Federation, not separation 05/08/2008 08:44:56
Mobile parliaments are not of SNP's invention. Pharoah Ahkenaten tried this some years ago!
19

Lesley McDade,

Edinburgh 05/08/2008 08:54:08
Wow so many comments removed by Administrator with a reason - freedom of expression is obviously not one of them then.

Anyway, good idea - a bit of diversity is not a bad thing, possibly even equality. A bit of statistical data as feedback would be useful concerning this exercise - anticipating it has a substantive reason over a PR stunt: like for instance using Westminster as the English Parliament and West Midlands as a potential UK Parliament - under devolution England sort of never got devolved - could this be an equality measure for the English on a line management structure - European Parliament; UK Parliament; England, N Ireland, Scotland, Wales devolved parliaments - it needs to happen - to be fair.
20

Steve_HMFC,

05/08/2008 09:25:32
Lol the administrator has been busy today
21

Dancer,

Edinburgh 05/08/2008 10:00:45
What is the removed Comment. I take it must have been important to warrant posting so many times.

--------------------

### Instructions:
• 1. Duplicate the stretch of the listing from the line containing "genus: Lolium" through the listing's final line, leaving every line unchanged.
• 2. Pick up the comment thread about the SNP's mobile parliament after its last comment, and write what comes next.
The comment thread and the listing were taken from separate sources.

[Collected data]

--------------------

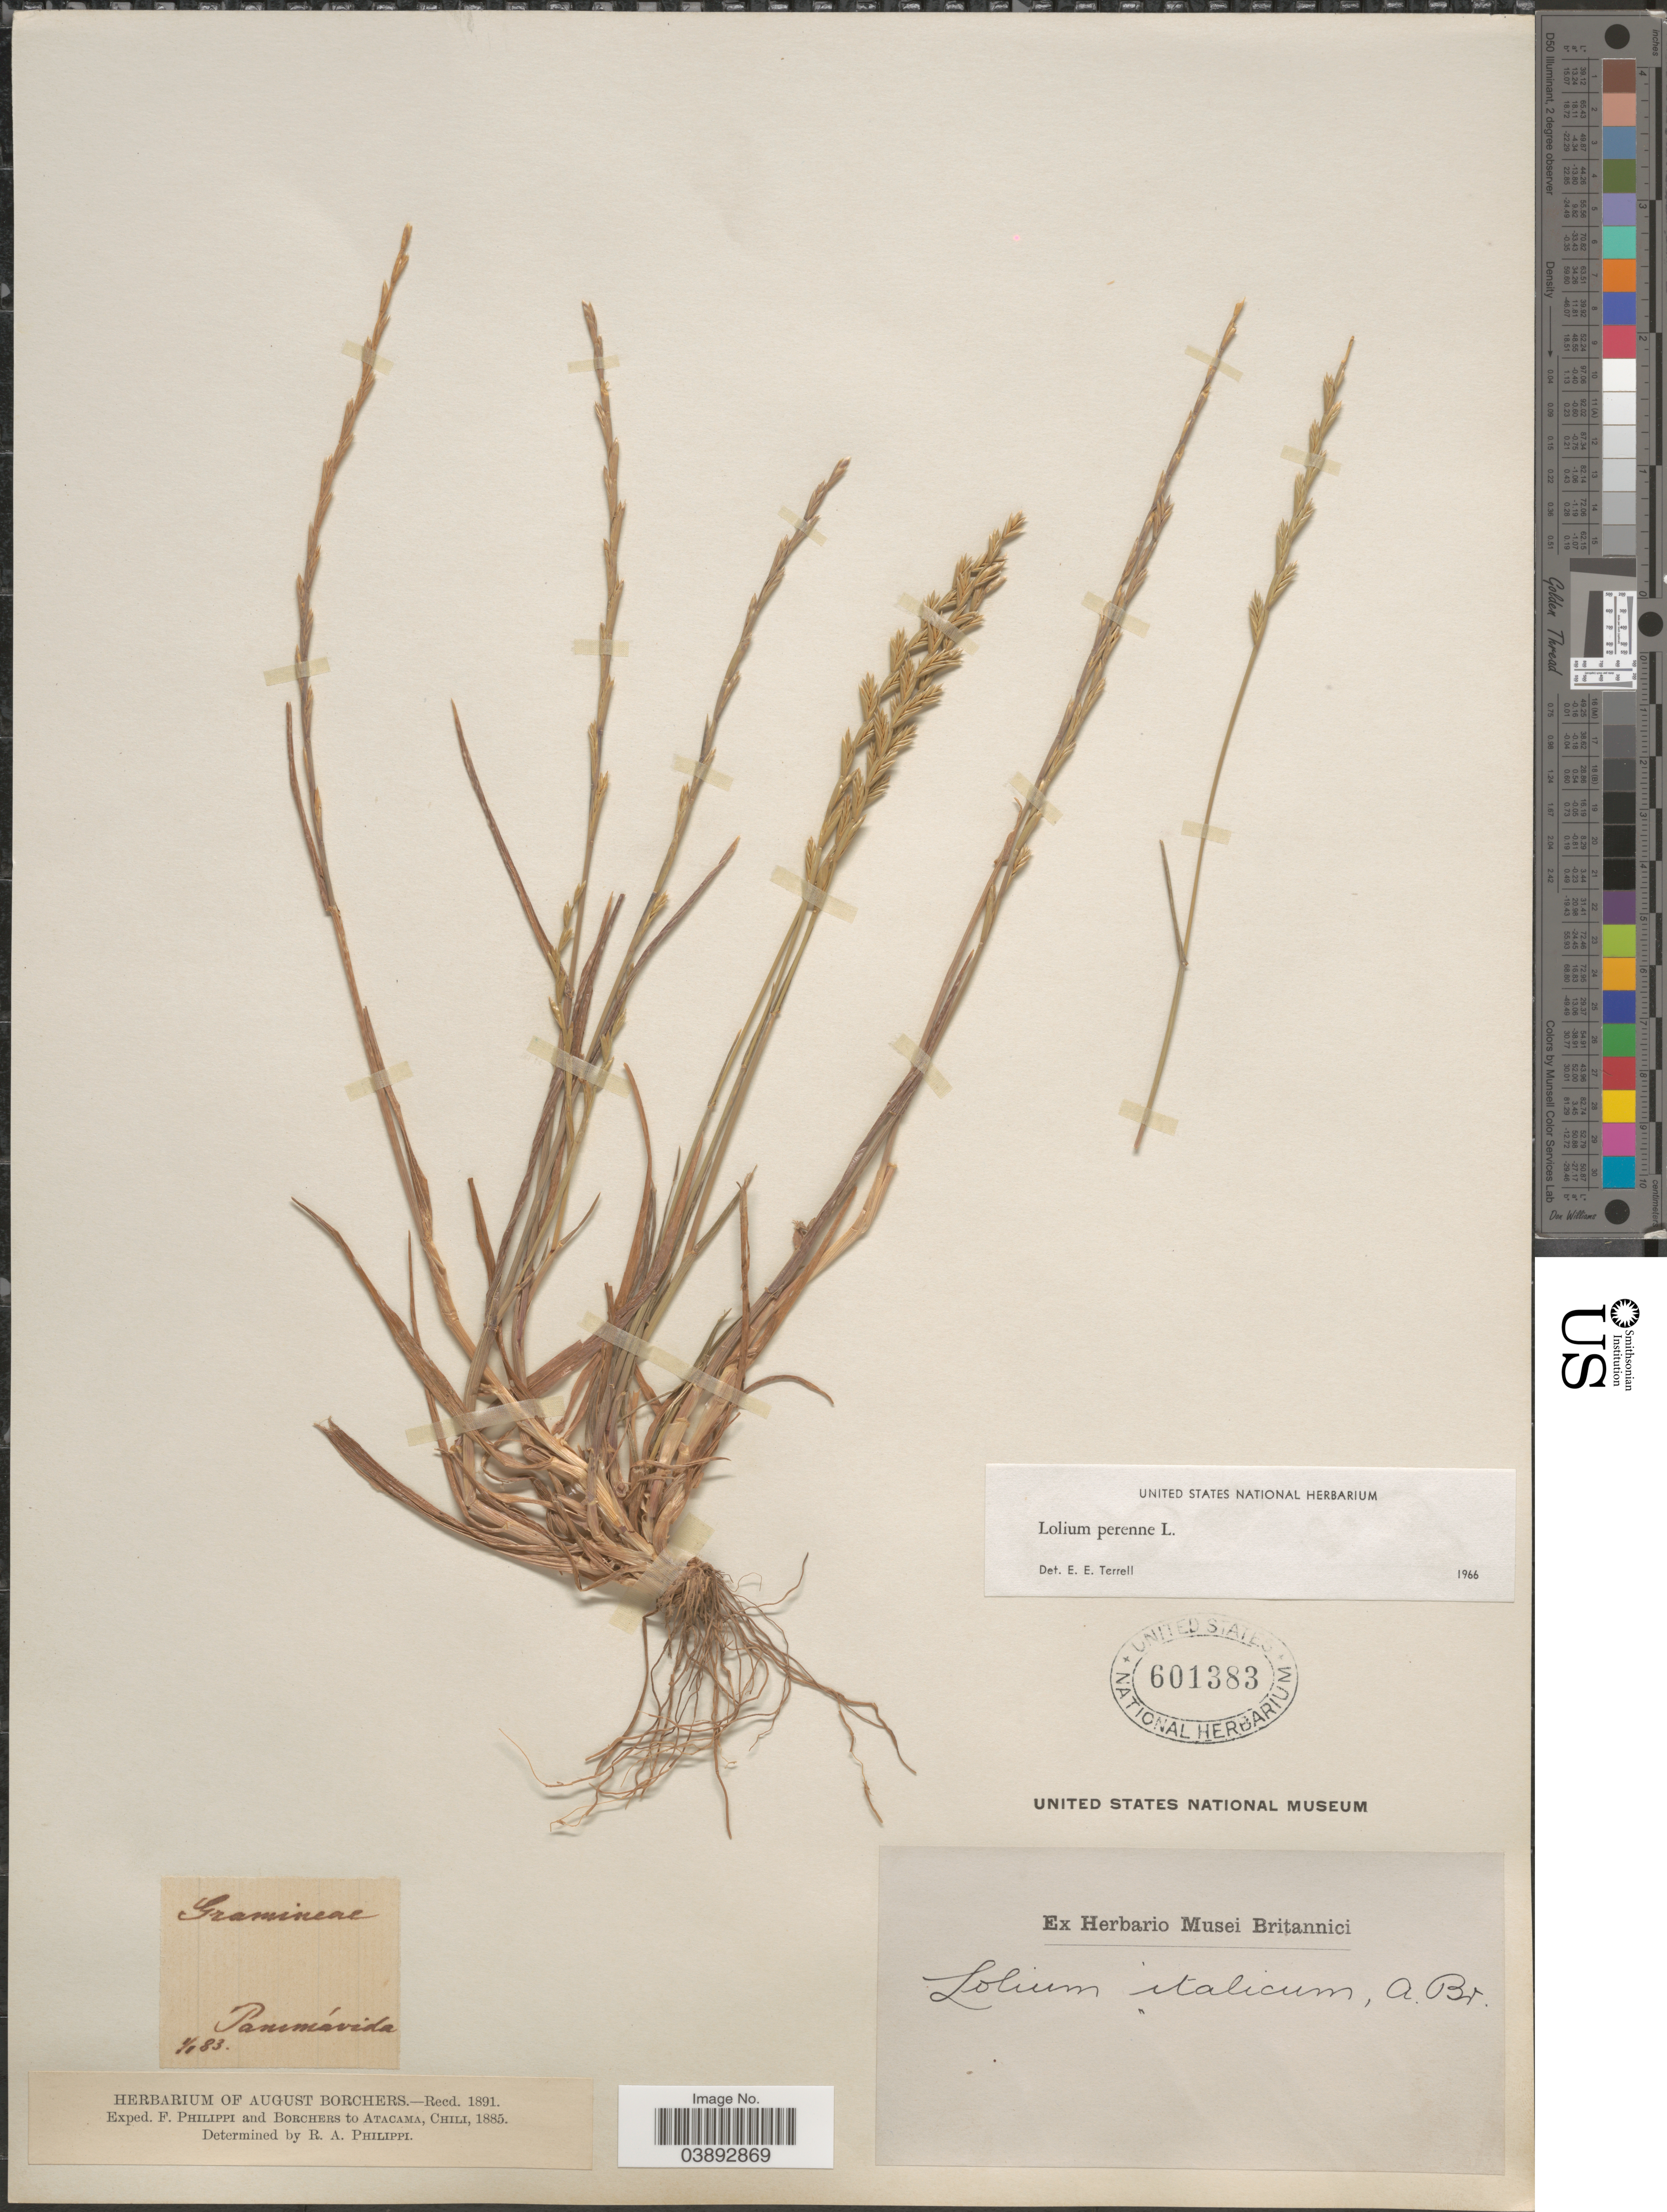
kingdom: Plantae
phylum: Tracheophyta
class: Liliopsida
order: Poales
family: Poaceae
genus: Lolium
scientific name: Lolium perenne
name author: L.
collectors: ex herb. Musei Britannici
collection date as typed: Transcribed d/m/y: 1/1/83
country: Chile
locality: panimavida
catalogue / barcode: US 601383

--------------------

### Solved problems:
• 1.
genus: Lolium
scientific name: Lolium perenne
name author: L.
collectors: ex herb. Musei Britannici
collection date as typed: Transcribed d/m/y: 1/1/83
country: Chile
locality: panimavida
catalogue / barcode: US 601383

• 2.
22

Alan B,

05/08/2008 10:06:47
Is Gordy going to steal the idea for LIT next?
23

Porky,

Socialist Republic of Walsall 05/08/2008 10:32:36
Administrator on piece-work then - but he's only removed 996 comments - I hope his bonus didn't depend on 1000.
Re the story - the last thing we want in the West Midlands is this pretence of democracy. "Closer to the people".
B#ll#x. I'll bet they don't meet one English person. They will meet a few "community leaders" (all dark skinned foreigners) and scoot back to our wonderful multicultural metropolis to claim the travel expenses
24

Benedict Arnold,

Paris 05/08/2008 11:46:20
As reported above, the pro-independence Scottish Cabinet is meeting today in Inverness, where the only UK Cabinet meeting so far held outside London took place on August 6th 1921, chaired by David Lloyd George. The historic significance of this, of course, is that it was at that UK Cabinet meeting that the Inverness Formula was devised and agreed upon, which led to the Anglo-Irish Treaty of the same year, which resulted in independent dominion status for the entity which later evolved from the Irish Free State into the Republic of Ireland.

The current UK PM is reported to be planning to take his Cabinet on tour around the UK later in the summer. One hopes that he will include Inverness in the itinerary. The significance of such an infelicitous choice of meeting place for a UK Cabinet will be apparent to the Scottish public, not least because First Minister Salmond is busy drawing attention to it, although, naturally, it will be entirely un-noticed in England and, if noticed, not understood.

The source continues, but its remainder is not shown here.